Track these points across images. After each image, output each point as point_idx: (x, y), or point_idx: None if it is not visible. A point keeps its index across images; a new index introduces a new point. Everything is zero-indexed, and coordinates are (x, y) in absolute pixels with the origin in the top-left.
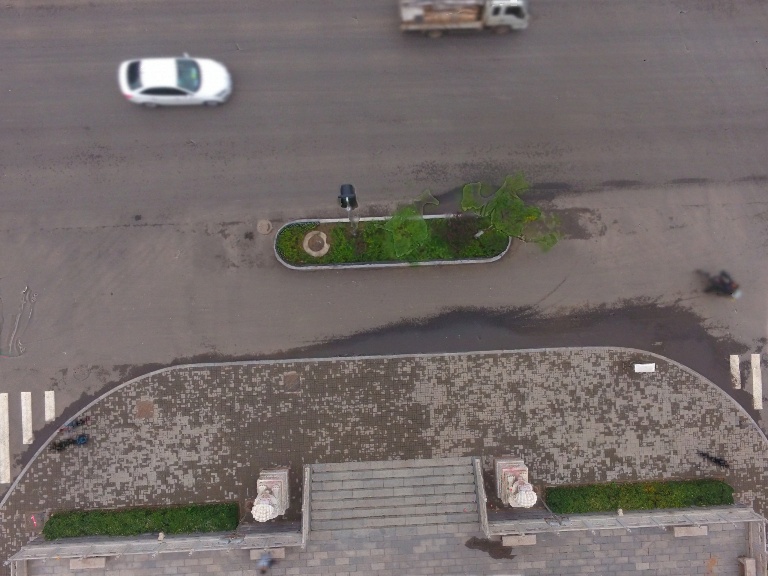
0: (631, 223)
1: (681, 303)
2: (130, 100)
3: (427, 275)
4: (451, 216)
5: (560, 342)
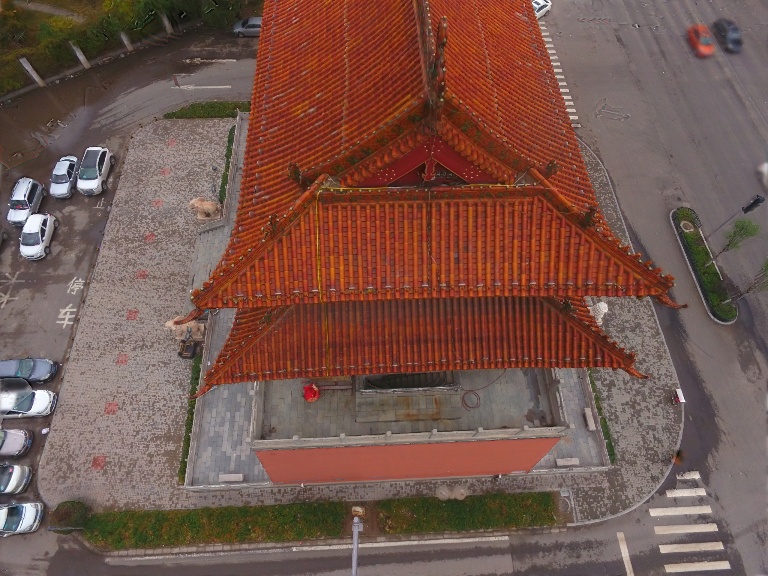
0: (763, 400)
1: (723, 434)
2: (726, 154)
3: (688, 280)
4: None
5: (673, 353)
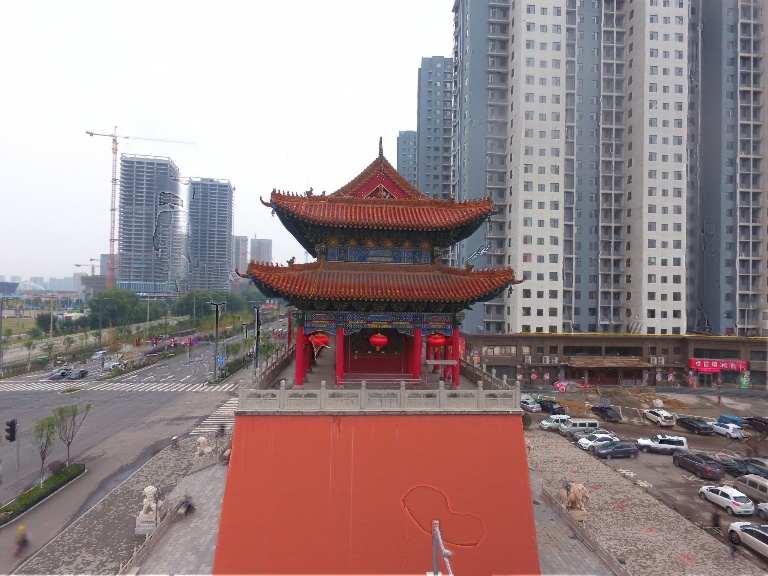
0: (109, 448)
1: None
2: None
3: (71, 487)
4: (48, 468)
5: None
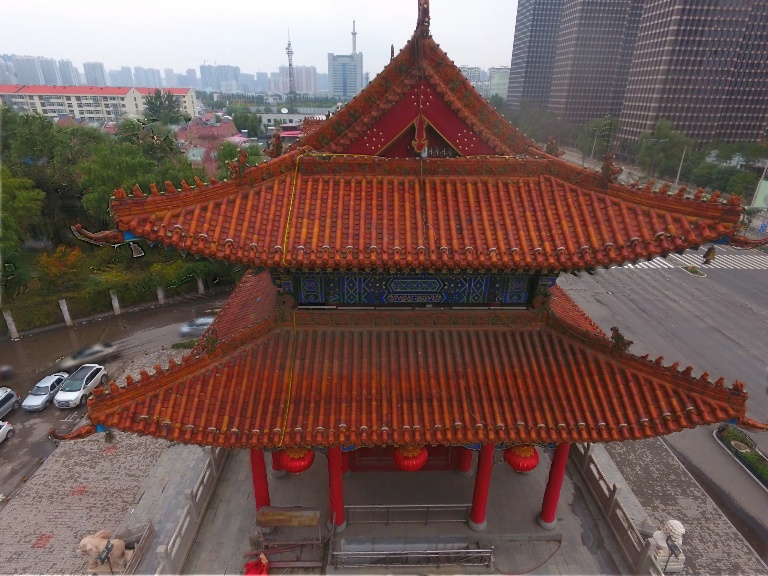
0: None
1: None
2: (745, 381)
3: None
4: None
5: None
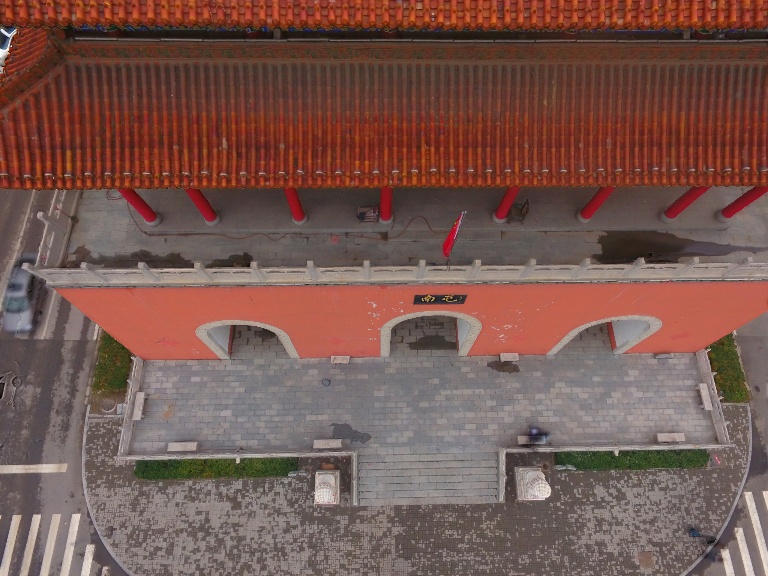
0: None
1: None
2: None
3: None
4: None
5: None
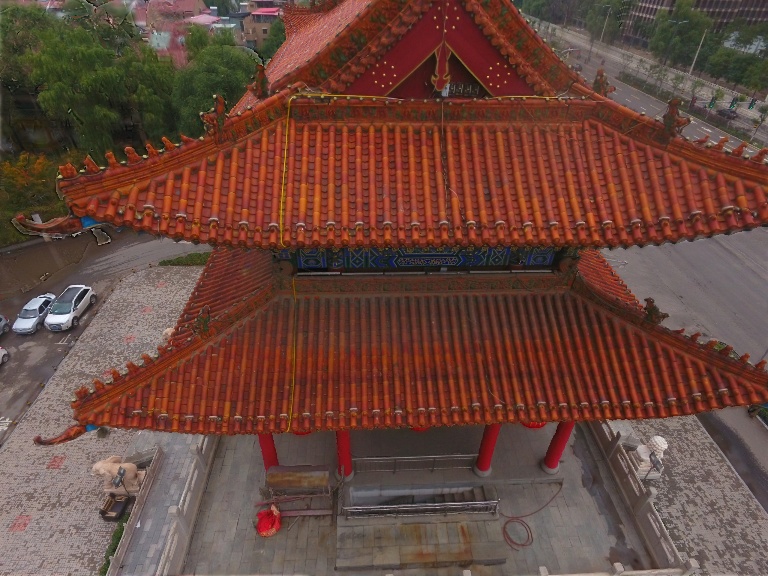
0: None
1: None
2: (737, 294)
3: None
4: None
5: None
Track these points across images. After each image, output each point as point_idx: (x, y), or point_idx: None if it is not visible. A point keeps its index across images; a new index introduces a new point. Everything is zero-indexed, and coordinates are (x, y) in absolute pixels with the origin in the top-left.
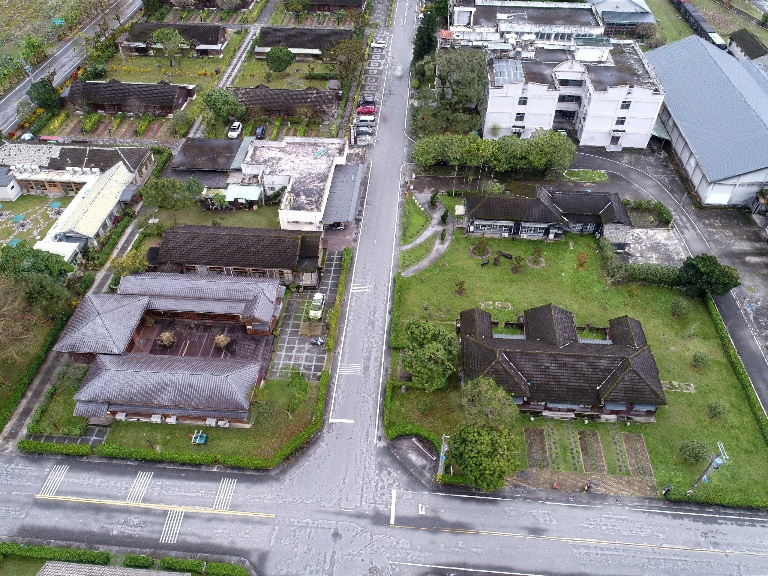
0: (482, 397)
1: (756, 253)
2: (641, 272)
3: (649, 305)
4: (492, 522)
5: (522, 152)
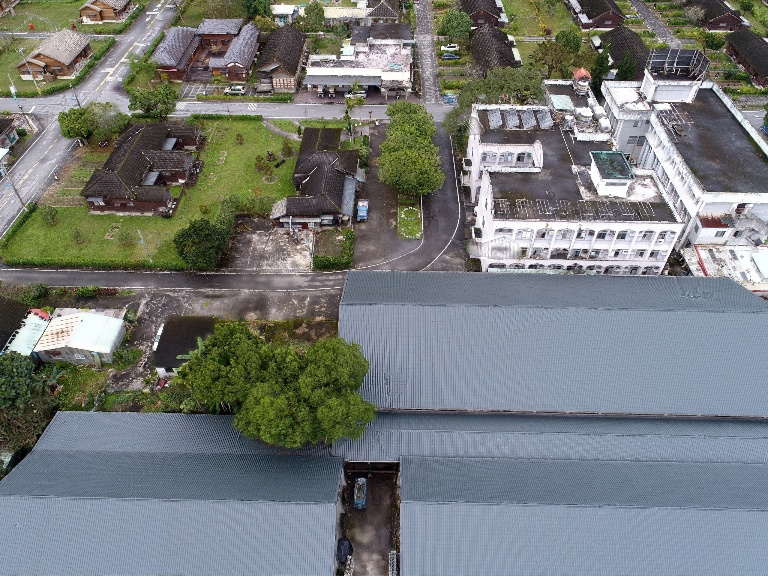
0: None
1: None
2: None
3: None
4: (57, 147)
5: (391, 145)
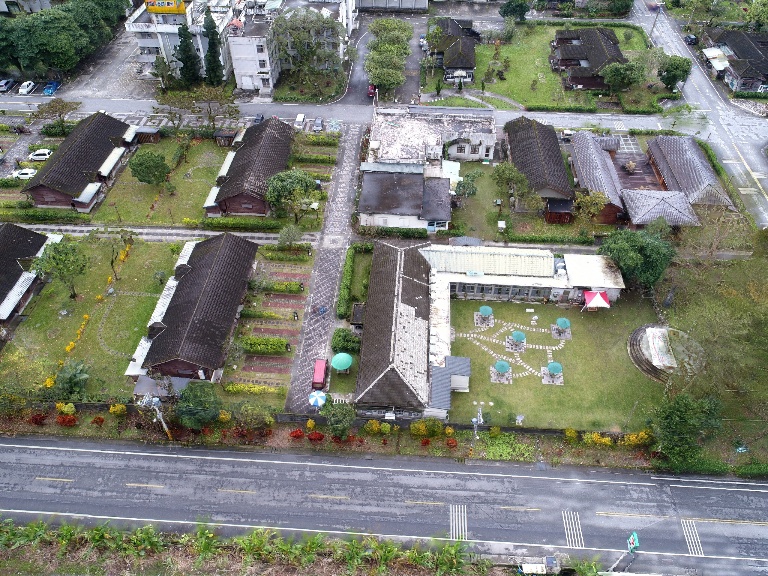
0: (659, 52)
1: (471, 6)
2: None
3: (525, 37)
4: None
5: None
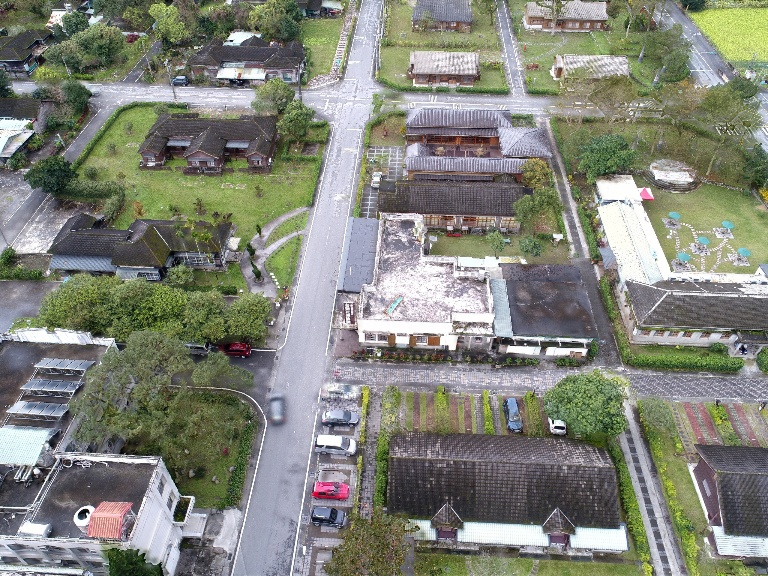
0: None
1: None
2: (102, 183)
3: None
4: None
5: None
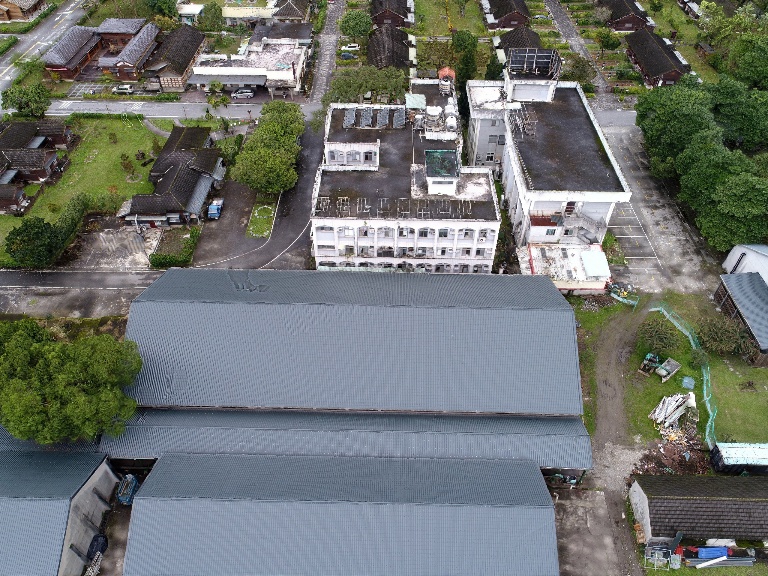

________________________________________

# Task instructions
Rewrite all of the material above, substituting "point_id" for "point_idx" wherever it occurs and changing nothing else. Leave out the pictures.

# Completed exercise
Track these points across images. After each image, output each point as point_id: (x, y), or point_id: None if it is not visible. A point keeps its index across images; a new index introduces a new point. Everything is zero-indexed, and coordinates are (x, y) in absolute pixels with the origin in the top-left.
0: (631, 223)
1: (681, 303)
2: (130, 100)
3: (427, 275)
4: (451, 216)
5: (560, 342)
0: (763, 400)
1: (723, 434)
2: (726, 154)
3: (688, 280)
4: None
5: (673, 353)
0: (109, 448)
1: None
2: None
3: (71, 487)
4: (48, 468)
5: None
0: None
1: None
2: (745, 381)
3: None
4: None
5: None
0: None
1: None
2: None
3: None
4: None
5: None
0: None
1: None
2: (737, 294)
3: None
4: None
5: None
Track these points across images. After each image, output each point as point_id: (x, y), or point_id: None if it is not visible. A point keeps its index across images; a new index introduces a new point. Everything is zero-indexed, and coordinates are (x, y) in absolute pixels with the origin in the top-left.
0: (482, 397)
1: (756, 253)
2: (641, 272)
3: (649, 305)
4: (492, 522)
5: (522, 152)
0: None
1: None
2: None
3: None
4: (57, 147)
5: (391, 145)
0: (659, 52)
1: (471, 6)
2: None
3: (525, 37)
4: None
5: None
0: None
1: None
2: (102, 183)
3: None
4: None
5: None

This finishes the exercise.